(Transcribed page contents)
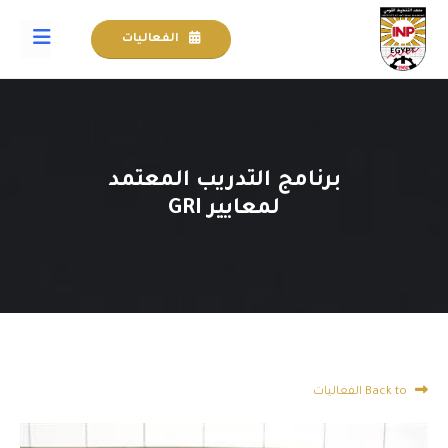
الفعاليات
برنامج التدريب المعتمد
لمعايير GRI
Back to الفعاليات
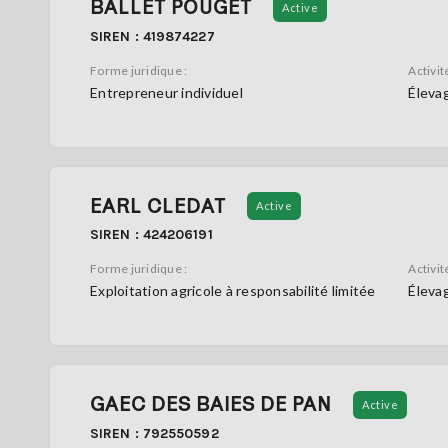
BALLET POUGET
Active
SIREN : 419874227
Forme juridique :
Activité
Entrepreneur individuel
Élevag
EARL CLEDAT
Active
SIREN : 424206191
Forme juridique :
Activité
Exploitation agricole à responsabilité limitée
Élevag
GAEC DES BAIES DE PAN
Active
SIREN : 792550592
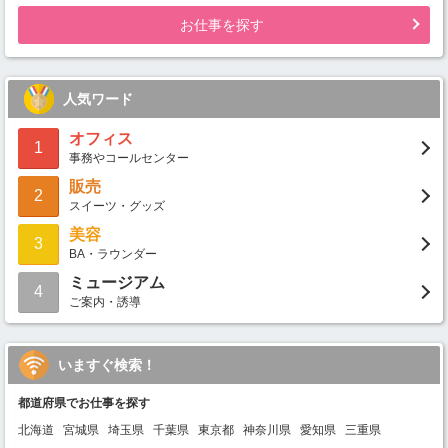
お仕事を探す
人気ワード
オフィス
1
事務やコールセンター
販売
2
スイーツ・グッズ
美容
3
BA・ラウンダー
ミュージアム
4
ご案内・誘導
いますぐ検索！
都道府県でお仕事を探す
北海道
宮城県
埼玉県
千葉県
東京都
神奈川県
愛知県
三重県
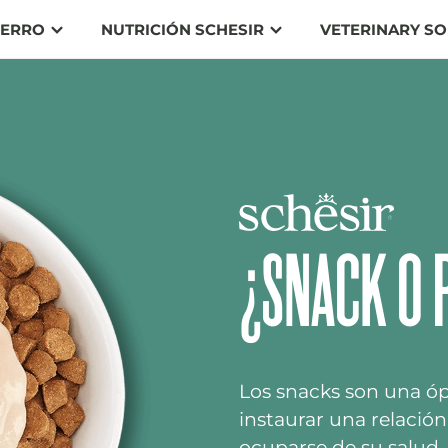
ERRO
NUTRICIÓN SCHESIR
VETERINARY SO
¿SNACK O 
Los snacks son una óp
instaurar una relación
ocuparse de su salud.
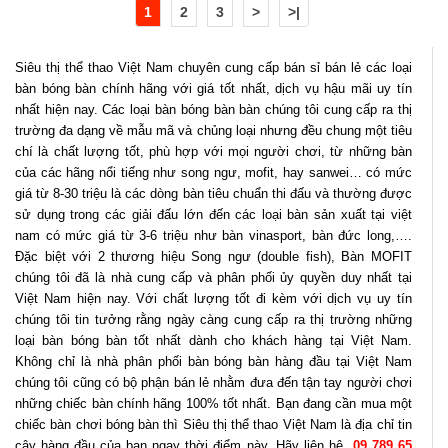
1
2
3
>
>|
Siêu thị thể thao Việt Nam chuyên cung cấp bán sỉ bán lẻ các loại
bàn bóng bàn chính hãng với giá tốt nhất, dịch vụ hậu mãi uy tín
nhất hiện nay. Các loại bàn bóng bàn bàn chúng tôi cung cấp ra thị
trường đa dạng về mẫu mã và chủng loại nhưng đều chung một tiêu
chí là chất lượng tốt, phù hợp với mọi người chơi, từ những bàn
của các hãng nổi tiếng như song ngư, mofit, hay sanwei… có mức
giá từ 8-30 triệu là các dòng bàn tiêu chuẩn thi đấu và thường được
sử dụng trong các giải đấu lớn đến các loại bàn sản xuất tại việt
nam có mức giá từ 3-6 triệu như bàn vinasport, bàn đức long,….
Đặc biệt với 2 thương hiệu Song ngư (double fish), Bàn MOFIT
chúng tôi đã là nhà cung cấp và phân phối ủy quyền duy nhất tại
Việt Nam hiện nay. Với chất lượng tốt đi kèm với dịch vụ uy tín
chúng tôi tin tưởng rằng ngày càng cung cấp ra thị trường những
loại bàn bóng bàn tốt nhất dành cho khách hàng tại Việt Nam.
Không chỉ là nhà phân phối bàn bóng bàn hàng đầu tại Việt Nam
chúng tôi cũng có bộ phận bán lẻ nhằm đưa đến tận tay người chơi
những chiếc bàn chính hãng 100% tốt nhất. Bạn đang cần mua một
chiếc bàn chơi bóng bàn thì Siêu thị thể thao Việt Nam là địa chỉ tin
cậy hàng đầu của bạn ngay thời điểm này. Hãy liên hệ
09 789 65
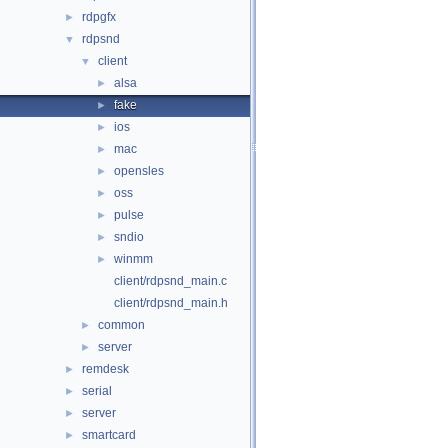
rdpgfx
►
rdpsnd
▼
client
▼
alsa
►
fake
►
ios
►
mac
►
opensles
►
oss
►
pulse
►
sndio
►
winmm
►
client/rdpsnd_main.c
client/rdpsnd_main.h
common
►
server
►
remdesk
►
serial
►
server
►
smartcard
►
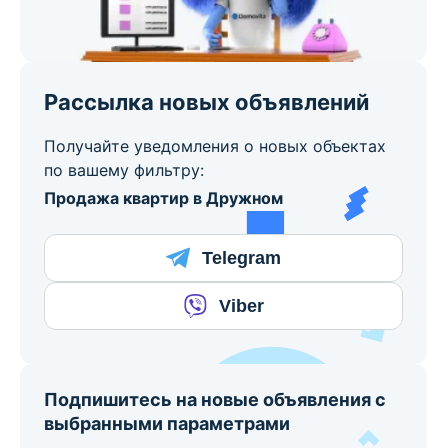
Рассылка новых объявлений
Получайте уведомления о новых объектах
по вашему фильтру:
Продажа квартир в Дружном
Telegram
Viber
Подпишитесь на новые объявления с
выбранными параметрами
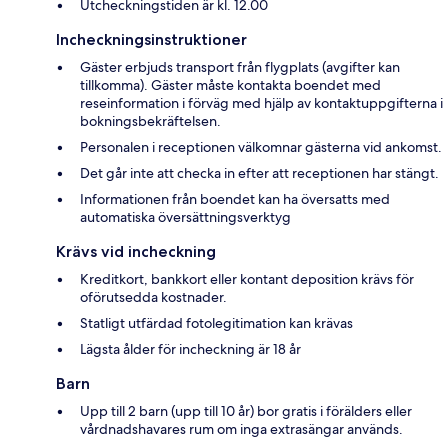
Utcheckningstiden är kl. 12.00
Incheckningsinstruktioner
Gäster erbjuds transport från flygplats (avgifter kan
tillkomma). Gäster måste kontakta boendet med
reseinformation i förväg med hjälp av kontaktuppgifterna i
bokningsbekräftelsen.
Personalen i receptionen välkomnar gästerna vid ankomst.
Det går inte att checka in efter att receptionen har stängt.
Informationen från boendet kan ha översatts med
automatiska översättningsverktyg
Krävs vid incheckning
Kreditkort, bankkort eller kontant deposition krävs för
oförutsedda kostnader.
Statligt utfärdad fotolegitimation kan krävas
Lägsta ålder för incheckning är 18 år
Barn
Upp till 2 barn (upp till 10 år) bor gratis i förälders eller
vårdnadshavares rum om inga extrasängar används.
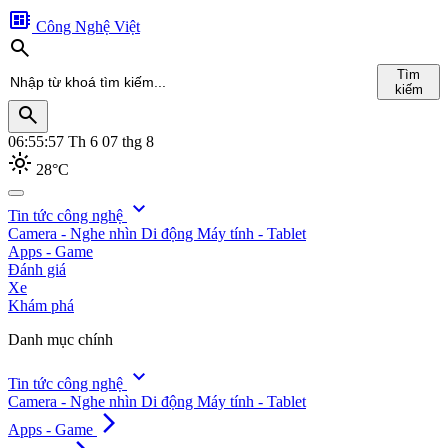
developer_board
Công Nghệ Việt
search
Tìm
kiếm
search
06:55:58
Th 6 07 thg 8
light_mode
28°C
search
expand_more
Tin tức công nghệ
Camera - Nghe nhìn
Di động
Máy tính - Tablet
Tìm
Apps - Game
kiếm
Đánh giá
Xe
Khám phá
Danh mục chính
expand_more
Tin tức công nghệ
Camera - Nghe nhìn
Di động
Máy tính - Tablet
arrow_forward_ios
Apps - Game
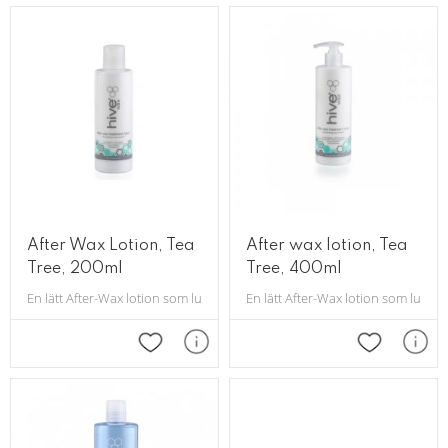
After Wax Lotion, Tea
After wax lotion, Tea
Tree, 200ml
Tree, 400ml
En lätt After-Wax lotion som lugnar och kyler efter vaxning. Tar även bort
En lätt After-Wax lotion som lugnar
Lägg till i favoriter
Lägg till i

> _Exercise objective_
Copy the data exactly. Pictures do not belong in the copy.

> _Result_
الفعاليات
برنامج التدريب المعتمد
لمعايير GRI
Back to الفعاليات
BALLET POUGET
Active
SIREN : 419874227
Forme juridique :
Activité
Entrepreneur individuel
Élevag
EARL CLEDAT
Active
SIREN : 424206191
Forme juridique :
Activité
Exploitation agricole à responsabilité limitée
Élevag
GAEC DES BAIES DE PAN
Active
SIREN : 792550592
お仕事を探す
人気ワード
オフィス
1
事務やコールセンター
販売
2
スイーツ・グッズ
美容
3
BA・ラウンダー
ミュージアム
4
ご案内・誘導
いますぐ検索！
都道府県でお仕事を探す
北海道
宮城県
埼玉県
千葉県
東京都
神奈川県
愛知県
三重県
ERRO
NUTRICIÓN SCHESIR
VETERINARY SO
¿SNACK O 
Los snacks son una óp
instaurar una relación
ocuparse de su salud.
1
2
3
>
>|
Siêu thị thể thao Việt Nam chuyên cung cấp bán sỉ bán lẻ các loại
bàn bóng bàn chính hãng với giá tốt nhất, dịch vụ hậu mãi uy tín
nhất hiện nay. Các loại bàn bóng bàn bàn chúng tôi cung cấp ra thị
trường đa dạng về mẫu mã và chủng loại nhưng đều chung một tiêu
chí là chất lượng tốt, phù hợp với mọi người chơi, từ những bàn
của các hãng nổi tiếng như song ngư, mofit, hay sanwei… có mức
giá từ 8-30 triệu là các dòng bàn tiêu chuẩn thi đấu và thường được
sử dụng trong các giải đấu lớn đến các loại bàn sản xuất tại việt
nam có mức giá từ 3-6 triệu như bàn vinasport, bàn đức long,….
Đặc biệt với 2 thương hiệu Song ngư (double fish), Bàn MOFIT
chúng tôi đã là nhà cung cấp và phân phối ủy quyền duy nhất tại
Việt Nam hiện nay. Với chất lượng tốt đi kèm với dịch vụ uy tín
chúng tôi tin tưởng rằng ngày càng cung cấp ra thị trường những
loại bàn bóng bàn tốt nhất dành cho khách hàng tại Việt Nam.
Không chỉ là nhà phân phối bàn bóng bàn hàng đầu tại Việt Nam
chúng tôi cũng có bộ phận bán lẻ nhằm đưa đến tận tay người chơi
những chiếc bàn chính hãng 100% tốt nhất. Bạn đang cần mua một
chiếc bàn chơi bóng bàn thì Siêu thị thể thao Việt Nam là địa chỉ tin
cậy hàng đầu của bạn ngay thời điểm này. Hãy liên hệ
09 789 65
rdpgfx
►
rdpsnd
▼
client
▼
alsa
►
fake
►
ios
►
mac
►
opensles
►
oss
►
pulse
►
sndio
►
winmm
►
client/rdpsnd_main.c
client/rdpsnd_main.h
common
►
server
►
remdesk
►
serial
►
server
►
smartcard
►
Рассылка новых объявлений
Получайте уведомления о новых объектах
по вашему фильтру:
Продажа квартир в Дружном
Telegram
Viber
Подпишитесь на новые объявления с
выбранными параметрами
Utcheckningstiden är kl. 12.00
Incheckningsinstruktioner
Gäster erbjuds transport från flygplats (avgifter kan
tillkomma). Gäster måste kontakta boendet med
reseinformation i förväg med hjälp av kontaktuppgifterna i
bokningsbekräftelsen.
Personalen i receptionen välkomnar gästerna vid ankomst.
Det går inte att checka in efter att receptionen har stängt.
Informationen från boendet kan ha översatts med
automatiska översättningsverktyg
Krävs vid incheckning
Kreditkort, bankkort eller kontant deposition krävs för
oförutsedda kostnader.
Statligt utfärdad fotolegitimation kan krävas
Lägsta ålder för incheckning är 18 år
Barn
Upp till 2 barn (upp till 10 år) bor gratis i förälders eller
vårdnadshavares rum om inga extrasängar används.
developer_board
Công Nghệ Việt
search
Tìm
kiếm
search
06:55:58
Th 6 07 thg 8
light_mode
28°C
search
expand_more
Tin tức công nghệ
Camera - Nghe nhìn
Di động
Máy tính - Tablet
Tìm
Apps - Game
kiếm
Đánh giá
Xe
Khám phá
Danh mục chính
expand_more
Tin tức công nghệ
Camera - Nghe nhìn
Di động
Máy tính - Tablet
arrow_forward_ios
Apps - Game
After Wax Lotion, Tea
After wax lotion, Tea
Tree, 200ml
Tree, 400ml
En lätt After-Wax lotion som lugnar och kyler efter vaxning. Tar även bort
En lätt After-Wax lotion som lugnar
Lägg till i favoriter
Lägg till i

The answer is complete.